Wie die heimliche Manipulation der Religion dich verrückt macht - 11 Sep 12
Stadt:
Vrindavan
Land:
Indien

Wir machen jeden Abend in unserem Ashram einen kleinen Spaziergang auf dem Weg vom Haus zum Tor. Mit Apra auf dem Arm laufen wir und halten manchmal am Tor an, um das Geschehen auf der Straße eine Weile lang zu beobachten. Apra liebt es zu beobachten, wie die Autos, Fahrräder und Motorräder vorbeifahren, die Menschen von der Arbeit nach Hause kommen oder die Pilger ihre Runden auf dem Parikrama Marg gehen, dem Pilgerweg um unsere Stadt. Pilger und viele Ortsansässige gehen diesen Weg täglich, barfuß und während sie Mantras rezitieren. Manche machen sogar etwas mehr: sie legen sich auf den Weg, stehen auf, gehen drei Schritte und legen sich wieder hin. So bringen sie die ganzen zehn Kilometer des Wegs hinter sich.
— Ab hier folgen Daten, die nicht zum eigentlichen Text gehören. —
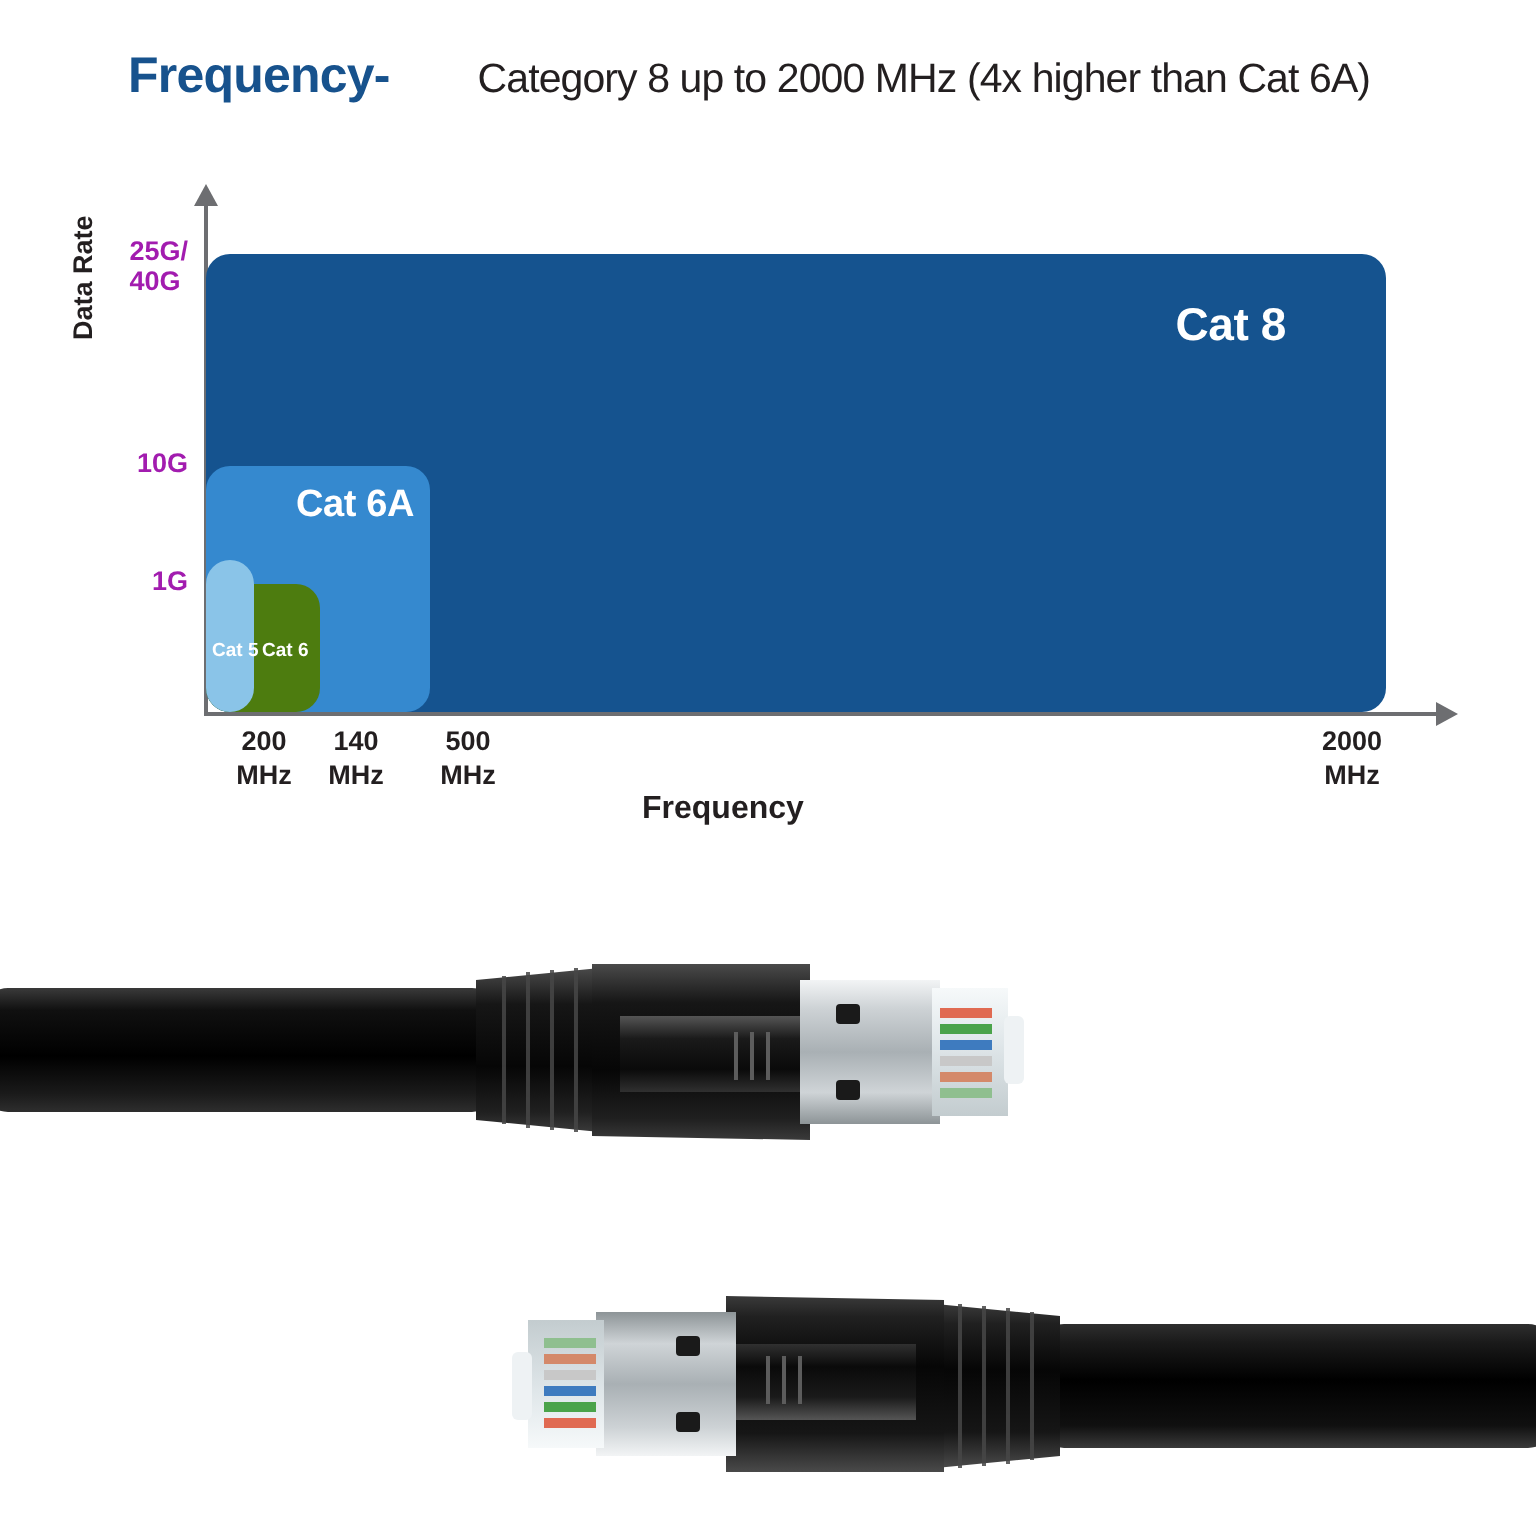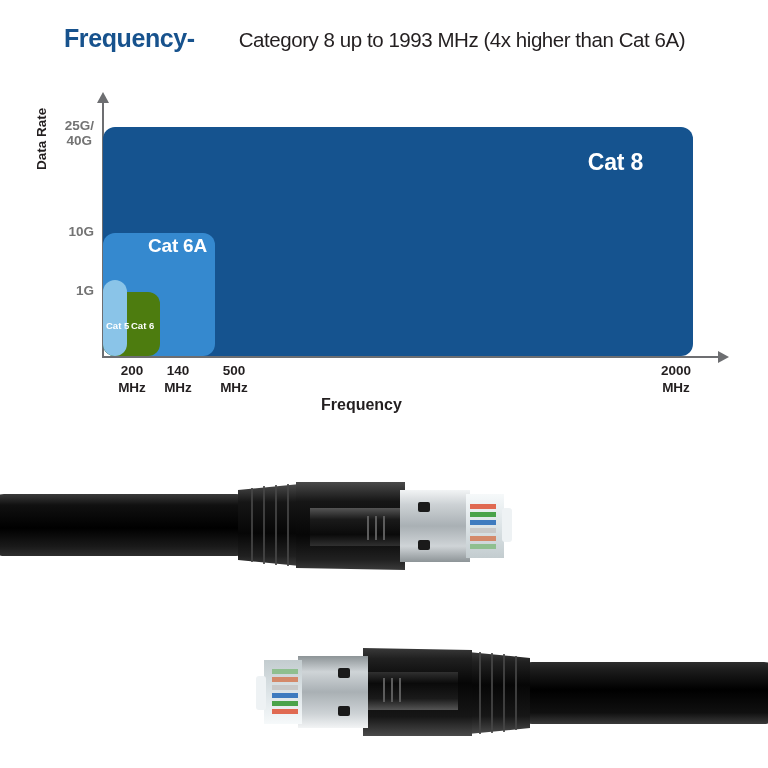--- a/index.html
+++ b/index.html
@@ -106,32 +106,32 @@
   .region.cat6  { background: #4d7c0f; width:  57px; height:  64px; }
   .region.cat5  { background: #8ac4e8; width:  24px; height:  76px; }
 
   .region-label {
     position: absolute;
     color: #ffffff;
     font-weight: bold;
     white-space: nowrap;
   }
   .label-cat8  { right: 50px; top: 22px;  font-size: 23px; letter-spacing: -0.2px; }
-  .label-cat6a { right: 8px;  top: 2px;  font-size: 19px; letter-spacing: -0.2px; }
+  .label-cat6a { right: 8px;  top: 9px;  font-size: 19px; letter-spacing: -0.2px; }
   .label-cat6  { left: 28px;  bottom: 25px; font-size: 9.5px; }
   .label-cat5  { left: 3px;   bottom: 25px; font-size: 9.5px; }
 
   
   .ytick {
     position: absolute;
     right: 0;
-    text-align: center;
+    text-align: left;
     font-size: 13.5px;
     font-weight: bold;
-    color: #737373;
+    color: #a21caf;
     line-height: 15px;
     white-space: pre-line;
   }
   .yticks-wrap {
     position: absolute;
     left: 20px;
     top: 100px;
     width: 74px;
     height: 270px;
   }
@@ -187,21 +187,21 @@
     height: 318px;
     overflow: hidden;
   }
   .cable-svg { display: block; }
 </style>
 </head>
 <body>
 
 <div class="header">
   <span class="kicker">Frequency-</span>
-  <span class="subtitle">Category 8 up to 1993 MHz (4x higher than Cat 6A)</span>
+  <span class="subtitle">Category 8 up to 2000 MHz (4x higher than Cat 6A)</span>
 </div>
 
 <div class="chart">
 
   <div class="axis-y"></div>
   <div class="axis-y-arrow"></div>
   <div class="axis-x"></div>
   <div class="axis-x-arrow"></div>
 
   <div class="plot">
Vor ein paar Tagen standen wir dort und beobachteten den Verkehr wie üblich, als wir einen dieser Pilger sahen, wie er sich auf den Weg legte, dann aufstand, einen kleinen Tanz vollführte und sich wieder hinlegte, offensichtlich vollkommen verzückt in seiner Hingabe an Gott. Ramona drehte sich zu mir mit den Worten ‚Man wird ein bisschen verrückt, wenn man das macht, oder?‘ Nach einer kleinen Pause antwortete ich ‚Nein, man muss ein bisschen verrückt sein, um das du tun!‘

Bevor nun eine ganze Sturmflut hinduistischer Gläubiger zur Verteidigung dieser Tradition kommen und bevor einer meiner Freunde ausruft ‚Aber du hast das doch selbst auch gemacht!‘, lasst mich sagen, dass ich ja, den Parikrama selbst so gegangen bin und dass ja, meine Frau das auch weiß.

Ich weiß selbst, in welchem Geisteszustand ich mich damals befand, kurz, bevor ich in die Höhle gegangen bin. Vom heutigen Standpunkt, wenn ich den Mann treffen würde, der ich damals war, würde ich ihn wahrscheinlich selbst verrückt nennen.

Es ist einfach unglaublich, was religiöser Glaube und ein Glaube an Gott mit deinem Geist und Verstand machen. Da ist einfach nur so viel Hingabe und die Überzeugung, dass diese Art von Handlung nicht nur für dich gut ist, sondern für die Welt, so dass du nicht mehr logisch darüber nachdenkst. Wie sollte es denn deinem Gott helfen, wenn du zwei oder drei Tage auf der Straße verbringst, dich immer wieder hinlegst und wieder aufstehst und kaum vorwärts kommst? Sie nennen es Hingabe, aber ich würde es Manipulation nennen. Wenn Hingabe auf diese Ebene gelangt, macht sie dich blind. Du fühlst keinen Schmerz und denkst nicht nach, alles wird nur immer verrückter.

Während ich glaube, dass das ein bisschen verrückt ist, gibt es viel verrücktere Dinge, zu denen die Religion Menschen bringt. Es ist das gleiche Gefühl, die gleiche Manipulation durch Religion, wenn jemand glaubt, dass es gut ist, wenn er seinen letzten Pfennig bis zu einem bestimmten Tag ausgibt, an dem er meint, dass die Welt untergehen wird. Es ist die gleiche religiöse Manipulation, die jemanden dazu bringt, eine Bombe an den eigenen Körper anzulegen und sich selbst in einer vollen U-Bahn in die Luft zu sprengen und dabei sich und Dutzende weitere Menschen umzubringen. Oder ein Flugzeug zu entführen und es in einen Turm zu fliegen und damit in Tausenden Menschen Trauer zu verursachen.

Es ist verrückt. Es ist Religion. Einige der Auswirkungen sind weniger schädlich, einige sind es mehr. Man kann es tolerieren, wenn es niemandem schadet und auch ihm selbst nicht schadet. Nenne ihn ein bisschen verrückt. Aber am Ende ist es Religion, die den Geist zu diesem Akt der Hingabe bringt.